Ditanya Komisi I DPR Soal Kebocoran Data KPU, Menkominfo: Motif Ekonomi, Pelaku Jual Data
Rapat Menkominfo Budi Arie bersama Komisi I DPR. Foto: Nailin In Saroh/VOI

Bagikan:

JAKARTA - Komisi I DPR RI mempertanyakan soal kebocoran data Komisi Pemilihan Umum (KPU) kepada Menteri Komunikasi dan Informatika (Menkominfo) Budi Arie Setiadi saat rapat kerja hari ini. Budi menyebut, kebocoran data tersebut dilatarbelakangi motif ekonomi.

Budi mulanya menyebut data-data yang bocor itu merupakan daftar pemilih tetap (DPT) pemilu.

"Memang dari pagi saya sudah dapat pertanyaan dari media soal kebocoran data di KPU, tapi kita sudah selidiki Pak Dirjen bahwa ini data DPT sebenarnya. Nah kalau data DPT semua dapat, semua peserta Pemilu pasti dapat DPT kan dan itu sesuai dengan Undang-Undang. Partai peserta Pemilu itu pasti dikasih DPT, Caleg juga pasti pegang DPT, dapil dia kan. Kalau untuk data DPT paling enggak," ujar Budi saat rapat kerja bersama Komisi I DPR, Rabu, 29 November.
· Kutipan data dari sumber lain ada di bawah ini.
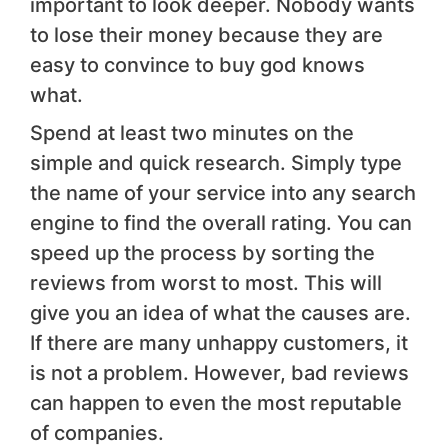
important to look deeper. Nobody wants
to lose their money because they are
easy to convince to buy god knows
what.
Spend at least two minutes on the
simple and quick research. Simply type
the name of your service into any search
engine to find the overall rating. You can
speed up the process by sorting the
reviews from worst to most. This will
give you an idea of what the causes are.
If there are many unhappy customers, it
is not a problem. However, bad reviews
can happen to even the most reputable
of companies.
Menurut Budi, jika merujuk pada Undang-Undang Perlindungan Data Pribadi (UU PDP) maka lembaga yang berkaitan dalam hal ini KPU harus bertanggungjawab. Sedangkan pelaku pencurian atau pemanfaatan data tidak sah harus diproses secara hukum.

"Nah ini memang lagi aparat penegak hukum dan BSSN, KPU, kami ini sedang berkoordinasi pelakunya apa dan motifnya apa," jelas Budi.

Budi lantas menyebut bahwa motif kebocoran data KPU dilatarbelakangi motif ekonomi.

"Ini motifnya sih ekonomi, dalam pengertian jualan data. Kan data sekarang mahal harganya iya kan," kata Budi.

Sebagai informasi, viral di sosial media soal kebocoran data dari KPU. Salah satu akun di media sosial X membeberkan dalam cuitannya mengenai threat actor bernama Jimbo menjual data-data dari KPU. Data-data tersebut dijual dengan 2 BTC (bitcoin). Untuk harga 1 BTC setara dengan Rp571.559.477.

Data itu memuat terkait informasi dari 252 juta orang yang meliputi NIK, NKK, nomor KTP, TPS, e-KTP, jenis kelamin, dan tanggal lahir. Data-data itu juga termasuk dari konsulat jenderal Republik Indonesia, kedutaan besar Republik Indonesia, dan konsulat Republik Indonesia.

Sementara, Bareskrim juga menyatakan sedang menyilidikan dugaan kebocoran data tersebut.